How to Choose the Right Board for YouBy Danielle Buenrostro, Last updated: 3/23/18
Touring SUPs are designed to hold plenty of gear for day-long fishing or cruising excursions.
Stand-Up Paddleboarding continues to grow as a popular way for beginners and experienced paddlers alike to enjoy getting on the water. If you’re looking to join the fun and don’t know where to start, we’ll help you understand your SUP options and guide you to the right board.
Experience Level and Paddler Size
Beginners have lots of user-friendly design options to get started. It’s important to choose a wide and stable board until you’ve mastered the balancing act. Larger first-time paddlers will want to find a board that is compatible with their weight capacity and has more volume.
The longer, thicker and wider a board is, the more volume it has. Greater volume provides more flotation and stability. However, as a general rule, the wider a board, the less maneuverable it will be in the water.
Smaller and lighter riders will appreciate a more compact board within their weight capacity so it’s easier to carry but still offers stability.
Experienced paddlers can handle a narrower, more responsive board. There are also maneuverable boards for wave riding, racing and touring, which we will discuss further in this article.
The type of paddling activity you enjoy will also determine which board is right for you. If you’re Cruising, the most versatile of options is an all-around board. Also known as hybrid boards, they are generally thicker, wider, longer, and offer the most stability while cruising in flatwater and calm inland waters, but can also handle some chop.
Cruising boards have moderate rocker, which enables them to turn more easily. Longer displacement hulls (V-hulls) tend to go faster, which is a function of waterline length. Longer, narrower boards glide better but are tippier and more challenging for the novice. They’re directionally stable but harder to turn, because the bow and stern are immersed.
All-around SUPs offer greater stability and buoyancy for a smooth, comfortable ride in a variety of conditions.
If you’re interested in long distance paddling sessions, then a Touring board is for you. They are long and narrow for efficient paddling. Touring boards also have more of a displacement hull and provide better tracking.
Racing on a SUP requires a nimble and efficient board. Boards built for racing are similar to touring boards but are narrower for advanced paddlers.
Perhaps you’re interested in Wave Riding, then a surf-style board is an ideal choice. These boards are usually shorter, narrow at the tail and nose with an elevated rocker (upward bending of the nose and tail when laying the board flat) to help the board cut waves. They are also less stable.
Interested in yoga on a SUP? The key is to get a board with a wide and stable platform. These boards also have nonskid deck pads and some models are anchor compatible.
Fishing on a SUP is now easier than ever with boards made with a multitude of attachment points, and added weight capacity and volume for gear. Another consideration is to get a board that’s wide enough to keep you stable for when the fishing action ramps up.

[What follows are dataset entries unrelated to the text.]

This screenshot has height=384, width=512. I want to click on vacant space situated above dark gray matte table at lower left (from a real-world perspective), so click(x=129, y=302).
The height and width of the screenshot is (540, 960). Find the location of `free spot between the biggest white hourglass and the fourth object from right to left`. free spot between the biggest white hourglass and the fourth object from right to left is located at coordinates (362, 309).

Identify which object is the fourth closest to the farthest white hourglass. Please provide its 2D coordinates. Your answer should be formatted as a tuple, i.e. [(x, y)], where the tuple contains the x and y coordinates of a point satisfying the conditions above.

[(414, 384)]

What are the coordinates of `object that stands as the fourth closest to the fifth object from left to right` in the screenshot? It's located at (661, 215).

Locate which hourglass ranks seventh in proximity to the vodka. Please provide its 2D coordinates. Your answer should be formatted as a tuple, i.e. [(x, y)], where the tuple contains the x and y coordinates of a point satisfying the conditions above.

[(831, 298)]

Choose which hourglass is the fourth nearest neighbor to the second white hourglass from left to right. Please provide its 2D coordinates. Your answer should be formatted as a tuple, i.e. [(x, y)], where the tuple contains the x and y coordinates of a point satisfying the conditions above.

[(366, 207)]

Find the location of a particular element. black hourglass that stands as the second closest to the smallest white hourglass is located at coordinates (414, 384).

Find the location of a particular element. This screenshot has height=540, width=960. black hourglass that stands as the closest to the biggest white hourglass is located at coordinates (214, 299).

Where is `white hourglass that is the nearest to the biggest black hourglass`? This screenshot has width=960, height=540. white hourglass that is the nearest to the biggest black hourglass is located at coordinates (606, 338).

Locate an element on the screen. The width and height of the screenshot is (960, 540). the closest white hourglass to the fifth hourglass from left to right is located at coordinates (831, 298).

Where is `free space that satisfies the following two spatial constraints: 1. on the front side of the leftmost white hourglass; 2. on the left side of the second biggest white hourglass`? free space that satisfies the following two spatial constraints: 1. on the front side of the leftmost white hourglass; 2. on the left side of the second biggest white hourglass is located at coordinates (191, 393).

Prone Paddling is another activity on a SUP although it doesn’t involve standing. Paddlers lay on their stomach or their knees and paddle distances in racing competitions or to increase their cardio by cross-training.
The exterior of rigid boards consists of either a fiberglass/polyester or a premium fiberglass/epoxy resin matrix, which is more durable and costs more. Premium elements also include esthetically pleasing wood inlays.
Inflatable boards are ideal for paddlers with limited space and who need easy portability, making them perfect for city dwellers, campers and backpackers. Constructed with the same heavy-duty materials as our high-pressure-floored inflatable boats, these boards inflate to 12-15 psi and offer performance that approaches that of fiberglass boards.
Wide and stable SUPs offer a great platform for practicing yoga on the water.
Soft boards are made of a dense foam core wrapped in a softer foam layer on top, and hard plastic surface on the underside. They are less expensive and offer a great choice for entry-level paddlers. Serious paddlers may want to consider upgrading to a cruiser or hybrid board once they outgrow their soft SUP.
Some boards are offered in packages that may include a paddle, leash, fins (which offer straight traction and balance) or board bag. Packages are great for beginners who need everything to get started.